Different
Types of Chat Bots
Contextual chatbots
Contextual chatbots can be used to personalize
customer interactions and deliver the right message at the right time. These
chatbots are often connected to a centralized database, such as a customer
relationship management system (CRM) or a customer data platform. These systems
allow contextual chatbots to retrieve vital information about a user, including
purchase history.
These bots can learn from previous conversations
and make relevant suggestions to the user's query. This helps enterprises
establish a healthy client-customer relationship and loyal customer base.
Contextual chatbots can also retain information on user intent across multiple
channels and platforms. This means that contextual chatbots can personalize
interactions for each consumer at each touchpoint.
Contextual chatbots use artificial intelligence to
understand the context of a conversation. This technology can target website
visitors based on their preferences and search history, and increase the
conversion rate for businesses. They can also store information about a user
and share interactive content with them.
Artificial intelligence-based
chatbots
AI-based chatbots can be useful in a number of
industries, from customer service to marketing. They can handle repetitive
questions quickly and accurately, reducing overall workload. In addition, AI
chatbots are able to answer the vast majority of FAQs. In addition, they can
learn a lot about the customer, allowing for easier marketing and sales.
When implemented on a website, AI-based chatbots
can simulate human interactions with customers. For example, a customer may ask
a question while browsing a website, and the chatbot can pass them onto a live
agent for further assistance. AI-based chatbots can also collect information,
such as customer details, and initiate a conversation.
Many larger organizations have begun developing
AI-based chatbots. These virtual assistants process dynamic user inputs and
deliver customized responses based on the data. AI-based chatbots use machine
learning to become smarter and learn from the data they collect.
Drag-and-drop builder
A drag-and-drop chat bot builder allows you to
create interactive chat bots for various platforms, including Facebook
Messenger and SMS. These chatbots can help your customers and prospects get
answers quickly and easily. You can even connect them with other apps, such as
email, to keep them engaged.
Drag-and-drop chat bot builder tools can be useful
for both newbies and advanced developers. While they are ideal for building
simple FAQ bots, drag-and-drop builders can be used to create more complex
chatbots.

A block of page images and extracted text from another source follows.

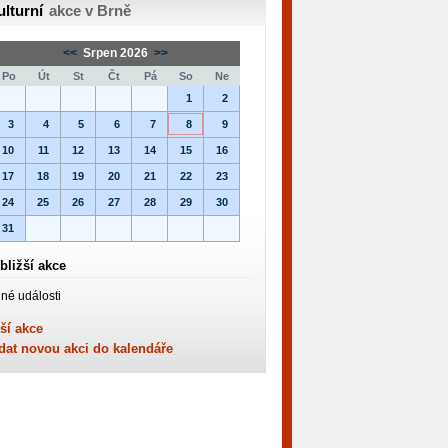
ulturní
akce v Brně
<<
Srpen 2026
>>
Po
Út
St
Čt
Pá
So
Ne
1
2
3
4
5
6
7
8
9
10
11
12
13
14
15
16
17
18
19
20
21
22
23
24
25
26
27
28
29
30
31
bližší akce
né události
ší akce
dat novou akci do kalendáře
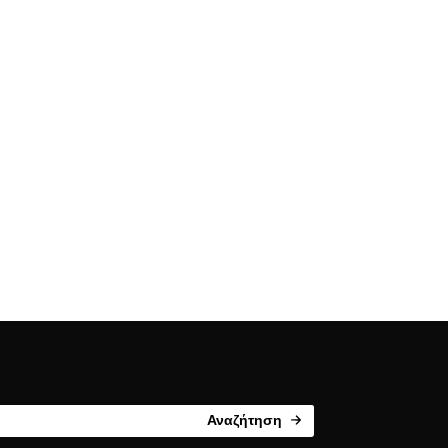
Αναζήτηση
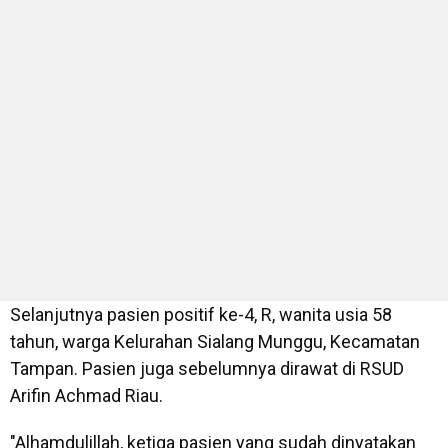
Selanjutnya pasien positif ke-4, R, wanita usia 58
tahun, warga Kelurahan Sialang Munggu, Kecamatan
Tampan. Pasien juga sebelumnya dirawat di RSUD
Arifin Achmad Riau.
"Alhamdulillah, ketiga pasien yang sudah dinyatakan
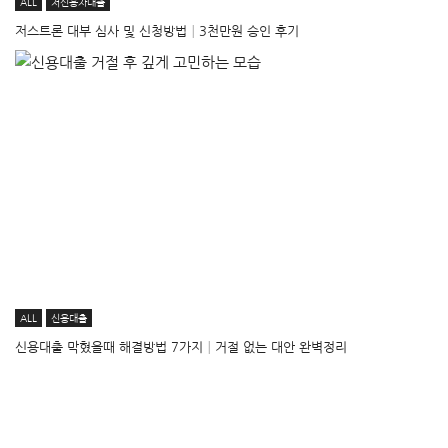
ALL
저신용자대출
저스트론 대부 심사 및 신청방법│3천만원 승인 후기
ALL
신용대출
신용대출 막혔을때 해결방법 7가지│거절 없는 대안 완벽정리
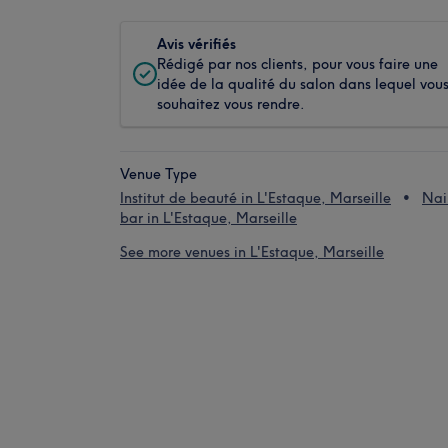
Avis vérifiés
Rédigé par nos clients, pour vous faire une
idée de la qualité du salon dans lequel vou
souhaitez vous rendre.
Venue Type
Institut de beauté in L'Estaque, Marseille
Nai
bar in L'Estaque, Marseille
See more venues in L'Estaque, Marseille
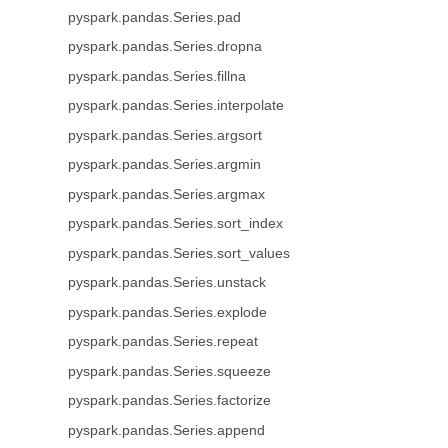
pyspark.pandas.Series.pad
pyspark.pandas.Series.dropna
pyspark.pandas.Series.fillna
pyspark.pandas.Series.interpolate
pyspark.pandas.Series.argsort
pyspark.pandas.Series.argmin
pyspark.pandas.Series.argmax
pyspark.pandas.Series.sort_index
pyspark.pandas.Series.sort_values
pyspark.pandas.Series.unstack
pyspark.pandas.Series.explode
pyspark.pandas.Series.repeat
pyspark.pandas.Series.squeeze
pyspark.pandas.Series.factorize
pyspark.pandas.Series.append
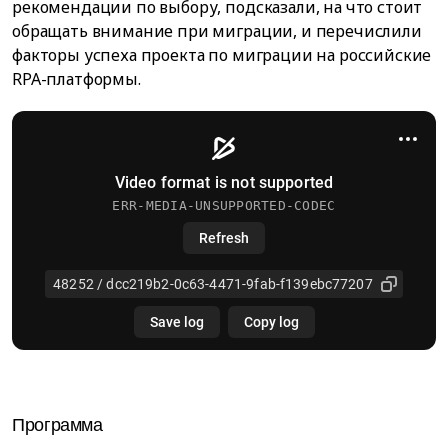
рекомендации по выбору, подсказали, на что стоит
обращать внимание при миграции, и перечислили
факторы успеха проекта по миграции на российские
RPA-платформы.
Программа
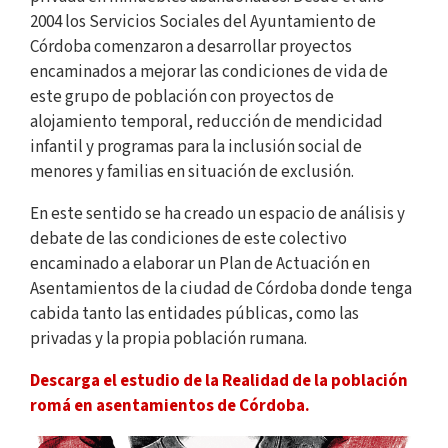
2004 los Servicios Sociales del Ayuntamiento de
Córdoba comenzaron a desarrollar proyectos
encaminados a mejorar las condiciones de vida de
este grupo de población con proyectos de
alojamiento temporal, reducción de mendicidad
infantil y programas para la inclusión social de
menores y familias en situación de exclusión.
En este sentido se ha creado un espacio de análisis y
debate de las condiciones de este colectivo
encaminado a elaborar un Plan de Actuación en
Asentamientos de la ciudad de Córdoba donde tenga
cabida tanto las entidades públicas, como las
privadas y la propia población rumana.
Descarga el estudio de la Realidad de la población
romá en asentamientos de Córdoba.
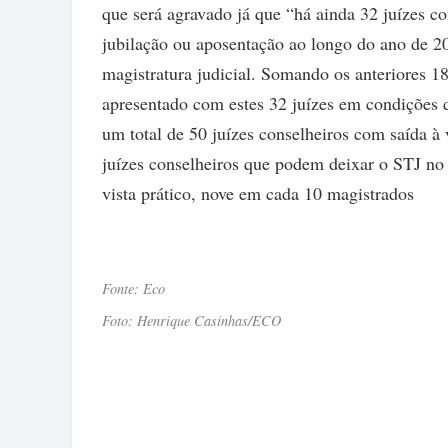
que será agravado já que “há ainda 32 juízes co
jubilação ou aposentação ao longo do ano de 20
magistratura judicial. Somando os anteriores 1
apresentado com estes 32 juízes em condições
um total de 50 juízes conselheiros com saída 
juízes conselheiros que podem deixar o STJ no
vista prático, nove em cada 10 magistrados
Fonte: Eco
Foto: Henrique Casinhas/ECO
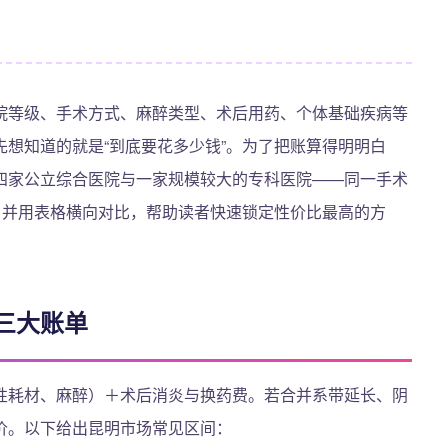
院等级、手术方式、麻醉类型、术后用药、个体基础疾病等
想知道的就是“到底要花多少钱”。为了把账算得明明白
四家公立综合医院与一家规模较大的专科医院——同一手术
，并用表格横向对比，帮助读者快速锁定性价比最高的方
三大账单
性耗材、麻醉）＋术后消炎与换药费。若合并系带延长、阴
价。以下给出昆明市场常见区间：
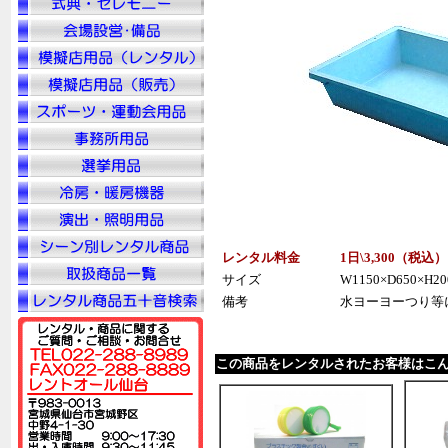
レンタル料金
1日\3,300（税
込
）
サイズ
W1150×D650×H20
備考
水ヨーヨーつり等
この商品をレンタルされたお客様はこ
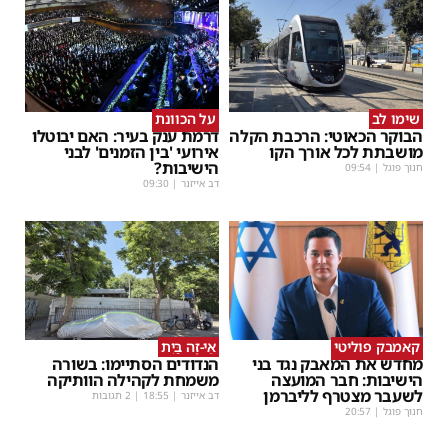
שימו לב
על הכוונת
הבוקר הכאוטי: הרכבת הקלה
דרמת ענק בעיר: האם יבוטלו
מושבתת לכל אורך הקו
אירועי 'בין הזמנים' לבני
הישיבות?
חנוך פוגל
|
09:54
דב אייזנר
|
09:30
קאמבק פוליטי
אֵי-זֶה בַּיִת
מחדש את המאבק נגד בני
הנדודים הסתיימו: בשורה
הישיבות: חבר המועצה
משמחת לקהילה הוותיקה
לשעבר מצטרף לליברמן
דב אייזנר
|
18:55
| 2 תגובות
חנוך פוגל
|
20:57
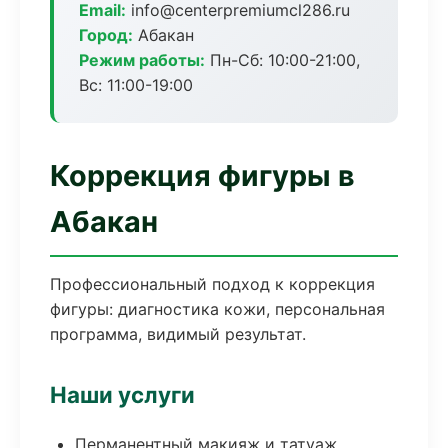
Email:
info@centerpremiumcl286.ru
Город:
Абакан
Режим работы:
Пн-Сб: 10:00-21:00,
Вс: 11:00-19:00
Коррекция фигуры в
Абакан
Профессиональный подход к коррекция
фигуры: диагностика кожи, персональная
программа, видимый результат.
Наши услуги
Перманентный макияж и татуаж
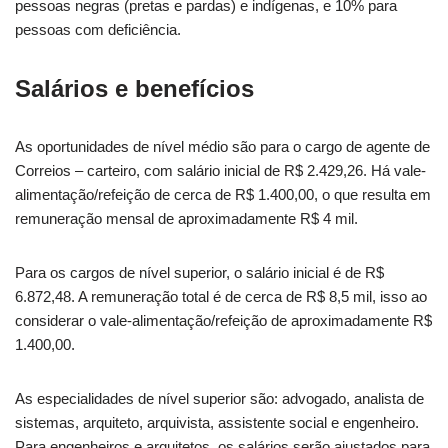
pessoas negras (pretas e pardas) e indígenas, e 10% para
pessoas com deficiência.
Salários e benefícios
As oportunidades de nível médio são para o cargo de agente de
Correios – carteiro, com salário inicial de R$ 2.429,26. Há vale-
alimentação/refeição de cerca de R$ 1.400,00, o que resulta em
remuneração mensal de aproximadamente R$ 4 mil.
Para os cargos de nível superior, o salário inicial é de R$
6.872,48. A remuneração total é de cerca de R$ 8,5 mil, isso ao
considerar o vale-alimentação/refeição de aproximadamente R$
1.400,00.
As especialidades de nível superior são: advogado, analista de
sistemas, arquiteto, arquivista, assistente social e engenheiro.
Para engenheiros e arquitetos, os salários serão ajustados para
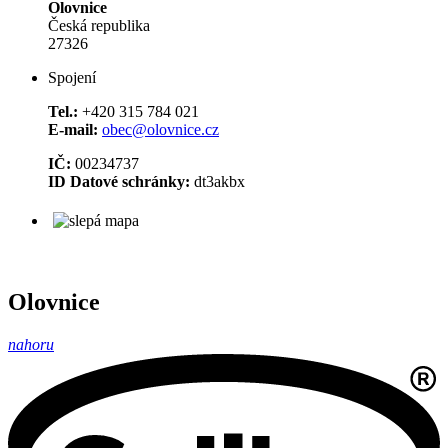
Olovnice
Česká republika
27326
Spojení
Tel.:
+420 315 784 021
E-mail:
obec@olovnice.cz
IČ:
00234737
ID Datové schránky:
dt3akbx
Olovnice
nahoru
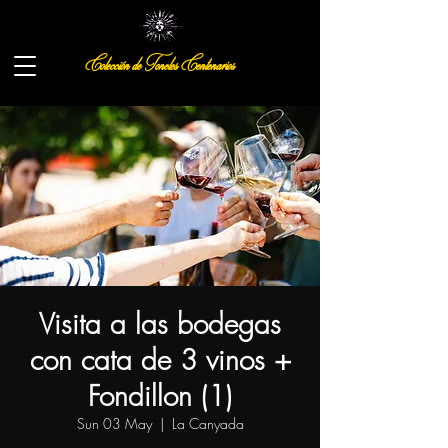
Colección de Toneles Centenarios
Visita a las bodegas
con cata de 3 vinos +
Fondillon (1)
Sun 03 May
  |  
La Canyada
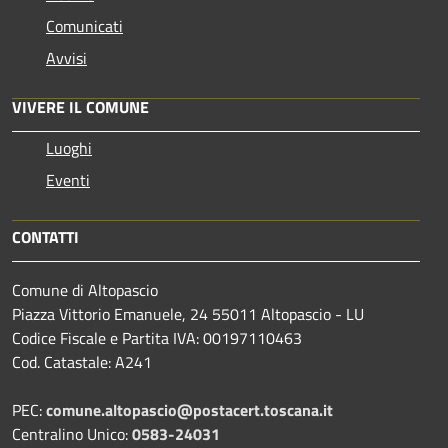
Comunicati
Avvisi
VIVERE IL COMUNE
Luoghi
Eventi
CONTATTI
Comune di Altopascio
Piazza Vittorio Emanuele, 24 55011 Altopascio - LU
Codice Fiscale e Partita IVA: 00197110463
Cod. Catastale: A241
PEC:
comune.altopascio@postacert.toscana.it
Centralino Unico:
0583-24031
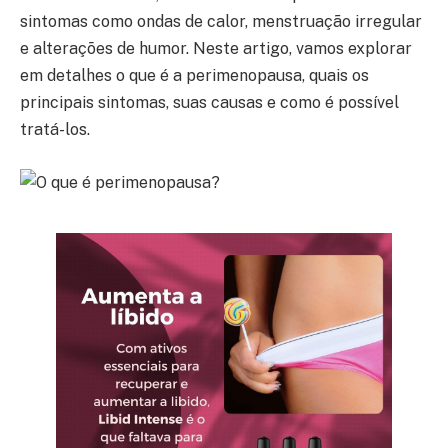
sintomas como ondas de calor, menstruação irregular
e alterações de humor. Neste artigo, vamos explorar
em detalhes o que é a perimenopausa, quais os
principais sintomas, suas causas e como é possível
tratá-los.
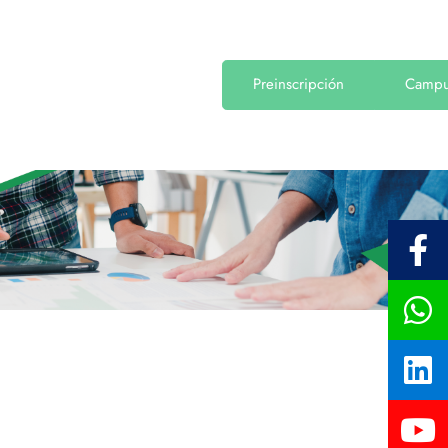
Preinscripción
Camp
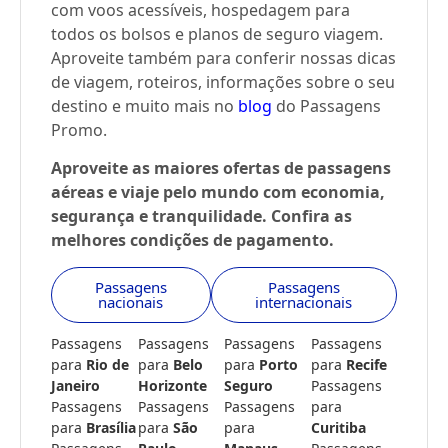
com voos acessíveis, hospedagem para
todos os bolsos e planos de seguro viagem.
Aproveite também para conferir nossas dicas
de viagem, roteiros, informações sobre o seu
destino e muito mais no
blog
do Passagens
Promo.
Aproveite as maiores ofertas de passagens
aéreas e viaje pelo mundo com economia,
segurança e tranquilidade. Confira as
melhores condições de pagamento.
Passagens
Passagens
nacionais
internacionais
Passagens
Passagens
Passagens
Passagens
para
Rio de
para
Belo
para
Porto
para
Recife
Janeiro
Horizonte
Seguro
Passagens
Passagens
Passagens
Passagens
para
para
Brasília
para
São
para
Curitiba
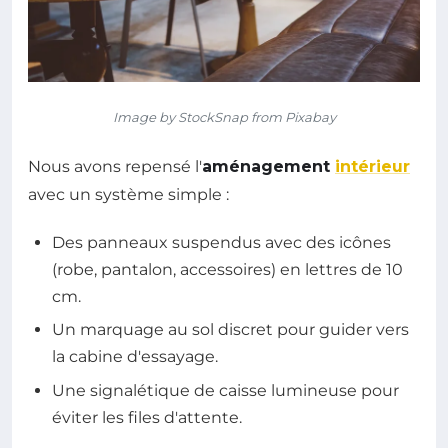
Image by StockSnap from Pixabay
Nous avons repensé l'
aménagement
intérieur
avec un système simple :
Des panneaux suspendus avec des icônes
(robe, pantalon, accessoires) en lettres de 10
cm.
Un marquage au sol discret pour guider vers
la cabine d'essayage.
Une signalétique de caisse lumineuse pour
éviter les files d'attente.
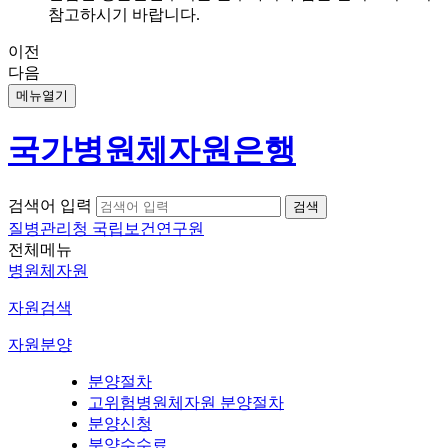
참고하시기 바랍니다.
이전
다음
메뉴열기
국가병원체자원은행
검색어 입력
질병관리청 국립보건연구원
전체메뉴
병원체자원
자원검색
자원분양
분양절차
고위험병원체자원 분양절차
분양신청
분양수수료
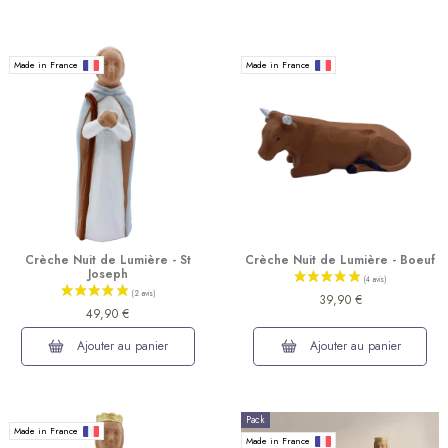
Made in France
Made in France
Crèche Nuit de Lumière - St
Crèche Nuit de Lumière - Boeuf
Joseph
39,90 €
49,90 €
Ajouter au panier
Ajouter au panier
(3 avis)
Pack
Made in France
Made in France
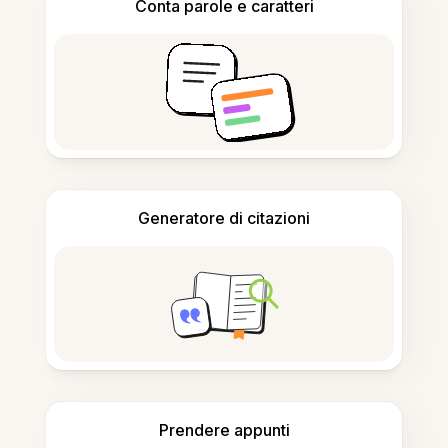
Conta parole e caratteri
Generatore di citazioni
Prendere appunti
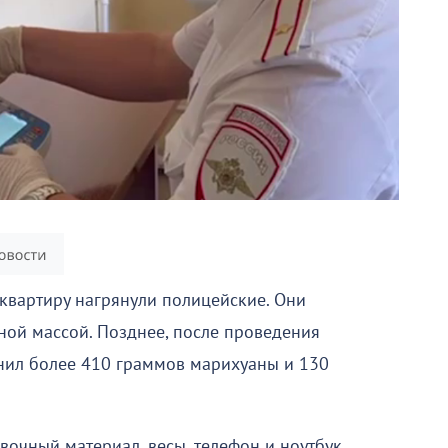
ю квартиру нагрянули полицейские. Они
ной массой. Позднее, после проведения
анил более 410 граммов марихуаны и 130
вочный материал, весы, телефон и ноутбук,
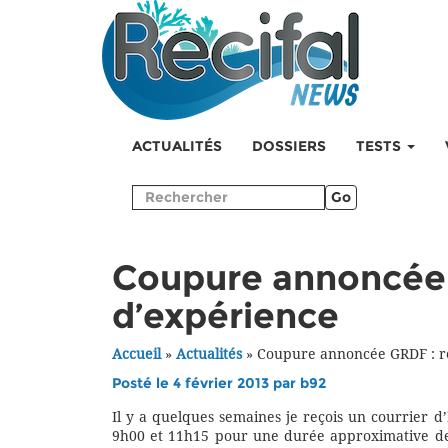
ACTUALITÉS
DOSSIERS
TESTS
Go
Coupure annoncée 
d’expérience
Accueil
»
Actualités
»
Coupure annoncée GRDF : r
Posté le 4 février 2013 par
b92
Il y a quelques semaines je reçois un courrier d’
9h00 et 11h15 pour une durée approximative de 2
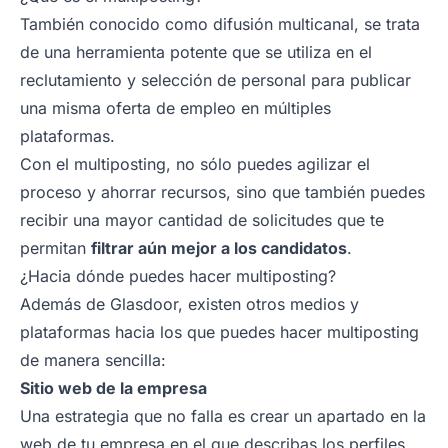
También conocido como difusión multicanal, se trata
de una herramienta potente que se utiliza en el
reclutamiento y selección de personal para publicar
una misma oferta de empleo en múltiples
plataformas.
Con el multiposting, no sólo puedes agilizar el
proceso y ahorrar recursos, sino que también puedes
recibir una mayor cantidad de solicitudes que te
permitan
filtrar aún mejor a los candidatos
.
¿Hacia dónde puedes hacer multiposting?
Además de Glasdoor, existen otros medios y
plataformas hacia los que puedes hacer multiposting
de manera sencilla:
Sitio web de la empresa
Una estrategia que no falla es crear un apartado en la
web de tu empresa en el que describas los perfiles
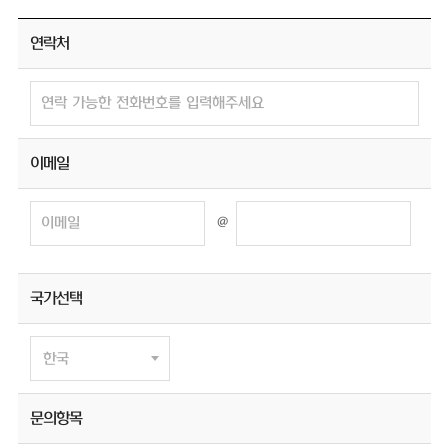
연락처
이메일
@
국가선택
문의항목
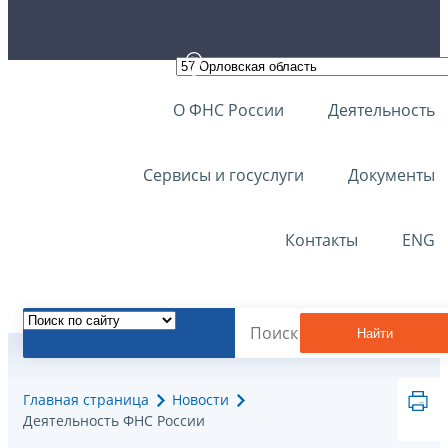
О ФНС России
Деятельность
Сервисы и госуслуги
Документы
Контакты
ENG
Найти
Главная страница
Новости
Деятельность ФНС России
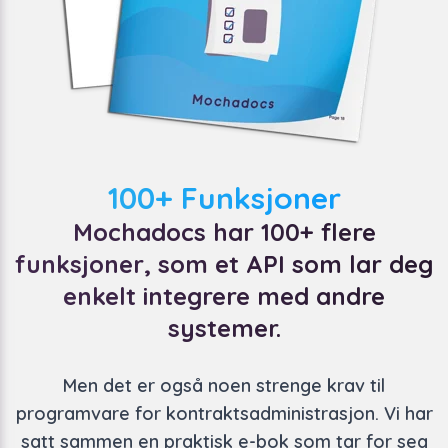
100+ Funksjoner
Mochadocs har 100+ flere
funksjoner, som et API som lar deg
enkelt integrere med andre
systemer.
Men det er også noen strenge krav til
programvare for kontraktsadministrasjon. Vi har
satt sammen en praktisk e-bok som tar for seg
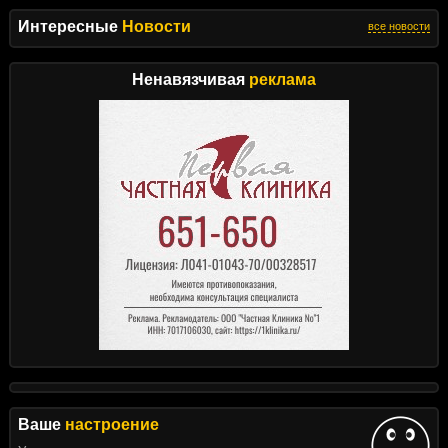
Интересные
Новости
все новости
Ненавязчивая
реклама
Ваше
настроение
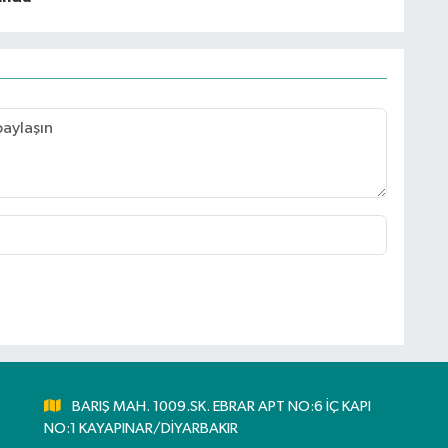
BARIŞ MAH. 1009.SK. EBRAR APT NO:6 İÇ KAPI
NO:1 KAYAPINAR/DİYARBAKIR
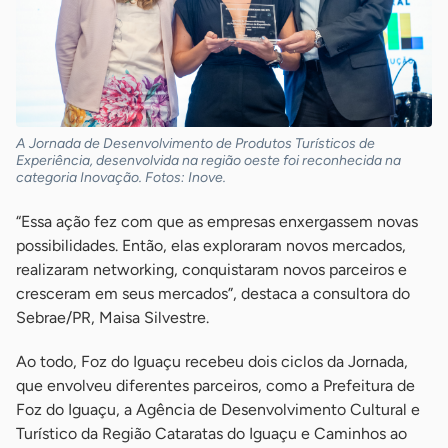
A Jornada de Desenvolvimento de Produtos Turísticos de
Experiência, desenvolvida na região oeste foi reconhecida na
categoria Inovação. Fotos: Inove.
“Essa ação fez com que as empresas enxergassem novas
possibilidades. Então, elas exploraram novos mercados,
realizaram networking, conquistaram novos parceiros e
cresceram em seus mercados”, destaca a consultora do
Sebrae/PR, Maisa Silvestre.
Ao todo, Foz do Iguaçu recebeu dois ciclos da Jornada,
que envolveu diferentes parceiros, como a Prefeitura de
Foz do Iguaçu, a Agência de Desenvolvimento Cultural e
Turístico da Região Cataratas do Iguaçu e Caminhos ao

However, companies who want more control should consider a
conversational platform where they can pick prebuilt elements and integrations
to customize their chatbot.
A drag-and-drop chat bot builder allows you to
quickly create a chatbot and launch it live. It comes with industry-specific
templates, allowing you to create a custom chatbot with a click of the button.
You can even customize your bot with powerful actions and dynamic responses.
You can also create and test scenarios before launching it live.
Machine learning-based
chatbots
Machine learning-based chatbots are gaining ground
in the business world. These bots use training data to make decisions and are
fast to setup. They draw on concrete queries collected in operational use to
build their knowledge. However, they are limited in their ability to answer
unknown queries. For this reason, companies need to gather a large volume of
training data.
Chatbots have the potential to play an increasingly
human role in businesses, but there are some limitations. While machine
learning networks can automate basic business processes, human interaction is
still required to interpret data and respond appropriately to feedback. Also,
chatbots cannot ask extra questions or perform complex tasks without data,
which limits their usefulness. Furthermore, regulations and compliance issues
may make personalisation difficult.
One of the challenges of machine learning-based
chatbots is that their answers are not predictable. The bots may produce
answers that are incorrect or deformed and may not be helpful. Ideally,
developers should use NLP-based approaches to train their chatbots.